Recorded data
———
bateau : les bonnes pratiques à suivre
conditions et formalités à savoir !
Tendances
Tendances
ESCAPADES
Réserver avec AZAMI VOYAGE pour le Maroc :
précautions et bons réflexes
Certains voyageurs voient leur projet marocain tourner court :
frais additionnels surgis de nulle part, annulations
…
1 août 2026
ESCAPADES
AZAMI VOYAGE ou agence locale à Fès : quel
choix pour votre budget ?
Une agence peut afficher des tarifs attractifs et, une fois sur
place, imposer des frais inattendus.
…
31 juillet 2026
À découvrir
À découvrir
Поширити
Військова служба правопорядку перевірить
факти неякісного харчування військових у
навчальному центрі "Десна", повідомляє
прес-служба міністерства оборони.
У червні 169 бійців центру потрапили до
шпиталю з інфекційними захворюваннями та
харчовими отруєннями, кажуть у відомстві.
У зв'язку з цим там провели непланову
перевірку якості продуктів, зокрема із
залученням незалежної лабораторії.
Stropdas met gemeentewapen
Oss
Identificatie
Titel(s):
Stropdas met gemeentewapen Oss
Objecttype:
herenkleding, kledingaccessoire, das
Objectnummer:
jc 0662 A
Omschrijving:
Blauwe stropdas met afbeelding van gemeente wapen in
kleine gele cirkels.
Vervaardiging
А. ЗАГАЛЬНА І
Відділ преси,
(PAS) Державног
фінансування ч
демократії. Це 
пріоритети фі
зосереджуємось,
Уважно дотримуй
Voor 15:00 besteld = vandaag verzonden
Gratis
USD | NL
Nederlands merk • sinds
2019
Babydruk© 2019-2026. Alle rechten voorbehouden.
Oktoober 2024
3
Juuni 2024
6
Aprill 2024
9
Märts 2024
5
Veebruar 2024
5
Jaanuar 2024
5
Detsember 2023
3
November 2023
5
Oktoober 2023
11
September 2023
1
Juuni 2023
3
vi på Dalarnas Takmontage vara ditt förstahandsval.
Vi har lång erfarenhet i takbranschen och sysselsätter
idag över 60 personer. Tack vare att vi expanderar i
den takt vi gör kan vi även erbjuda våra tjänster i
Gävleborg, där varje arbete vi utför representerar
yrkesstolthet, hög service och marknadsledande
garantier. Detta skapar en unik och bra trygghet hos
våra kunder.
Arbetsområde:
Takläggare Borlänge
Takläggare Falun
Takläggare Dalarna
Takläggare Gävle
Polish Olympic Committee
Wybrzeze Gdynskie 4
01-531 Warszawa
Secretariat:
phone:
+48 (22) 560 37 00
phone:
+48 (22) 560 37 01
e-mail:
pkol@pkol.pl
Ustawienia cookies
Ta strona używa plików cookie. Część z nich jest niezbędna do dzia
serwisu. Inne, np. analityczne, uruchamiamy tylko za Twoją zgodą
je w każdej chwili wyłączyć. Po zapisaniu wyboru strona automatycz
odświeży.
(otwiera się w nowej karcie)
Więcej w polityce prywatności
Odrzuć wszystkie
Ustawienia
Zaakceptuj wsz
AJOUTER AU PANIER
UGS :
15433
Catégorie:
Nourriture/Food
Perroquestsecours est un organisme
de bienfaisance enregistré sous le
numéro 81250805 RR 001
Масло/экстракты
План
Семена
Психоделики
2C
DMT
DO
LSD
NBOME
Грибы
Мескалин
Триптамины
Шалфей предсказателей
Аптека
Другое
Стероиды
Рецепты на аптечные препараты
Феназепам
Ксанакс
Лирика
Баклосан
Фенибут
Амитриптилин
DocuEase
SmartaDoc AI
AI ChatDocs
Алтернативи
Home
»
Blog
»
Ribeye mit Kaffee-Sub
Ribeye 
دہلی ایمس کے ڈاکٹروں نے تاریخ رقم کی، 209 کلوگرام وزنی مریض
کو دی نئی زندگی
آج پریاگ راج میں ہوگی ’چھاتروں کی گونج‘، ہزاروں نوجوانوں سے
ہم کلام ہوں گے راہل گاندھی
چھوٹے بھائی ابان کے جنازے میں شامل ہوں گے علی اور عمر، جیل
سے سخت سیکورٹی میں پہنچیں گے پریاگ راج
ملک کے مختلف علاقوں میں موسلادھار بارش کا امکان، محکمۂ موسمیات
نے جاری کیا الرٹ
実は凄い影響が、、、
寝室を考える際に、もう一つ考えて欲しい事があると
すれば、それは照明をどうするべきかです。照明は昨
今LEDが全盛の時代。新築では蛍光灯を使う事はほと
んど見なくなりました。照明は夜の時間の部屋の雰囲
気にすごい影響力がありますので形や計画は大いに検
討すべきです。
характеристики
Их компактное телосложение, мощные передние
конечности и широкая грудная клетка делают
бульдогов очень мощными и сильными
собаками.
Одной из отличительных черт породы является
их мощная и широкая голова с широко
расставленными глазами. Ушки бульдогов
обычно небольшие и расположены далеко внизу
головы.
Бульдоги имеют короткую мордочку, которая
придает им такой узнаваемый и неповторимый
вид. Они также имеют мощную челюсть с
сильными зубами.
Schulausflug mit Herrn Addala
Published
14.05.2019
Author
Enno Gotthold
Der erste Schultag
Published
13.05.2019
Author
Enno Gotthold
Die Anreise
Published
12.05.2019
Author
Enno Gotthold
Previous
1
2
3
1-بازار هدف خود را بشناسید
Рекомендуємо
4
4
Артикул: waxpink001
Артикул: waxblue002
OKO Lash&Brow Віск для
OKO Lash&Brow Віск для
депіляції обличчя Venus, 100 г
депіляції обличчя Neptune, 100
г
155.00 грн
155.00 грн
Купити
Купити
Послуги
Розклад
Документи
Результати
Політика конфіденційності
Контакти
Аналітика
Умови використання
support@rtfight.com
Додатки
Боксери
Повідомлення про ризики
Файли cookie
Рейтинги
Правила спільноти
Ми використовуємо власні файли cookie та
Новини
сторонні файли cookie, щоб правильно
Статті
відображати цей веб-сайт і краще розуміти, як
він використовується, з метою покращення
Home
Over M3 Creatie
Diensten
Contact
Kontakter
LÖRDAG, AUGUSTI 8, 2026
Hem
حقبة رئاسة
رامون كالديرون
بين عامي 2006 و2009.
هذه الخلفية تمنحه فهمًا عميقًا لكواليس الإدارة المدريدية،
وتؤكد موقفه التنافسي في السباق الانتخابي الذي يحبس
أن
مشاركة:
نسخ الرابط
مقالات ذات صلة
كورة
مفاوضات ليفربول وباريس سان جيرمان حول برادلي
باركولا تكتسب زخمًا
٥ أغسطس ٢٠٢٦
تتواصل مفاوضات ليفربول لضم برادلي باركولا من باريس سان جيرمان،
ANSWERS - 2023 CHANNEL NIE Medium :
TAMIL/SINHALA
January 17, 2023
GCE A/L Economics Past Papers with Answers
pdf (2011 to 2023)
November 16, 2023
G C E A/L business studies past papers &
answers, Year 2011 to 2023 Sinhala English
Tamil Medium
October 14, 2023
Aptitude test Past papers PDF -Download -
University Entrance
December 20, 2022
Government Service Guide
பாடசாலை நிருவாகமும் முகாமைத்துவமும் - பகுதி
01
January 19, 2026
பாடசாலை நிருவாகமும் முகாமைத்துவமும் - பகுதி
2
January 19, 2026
———
Exercise description: Lines with "Артикул" in them are what the answer must contain; copy each from the records above.

Written solution:
Артикул: waxpink001
Артикул: waxblue002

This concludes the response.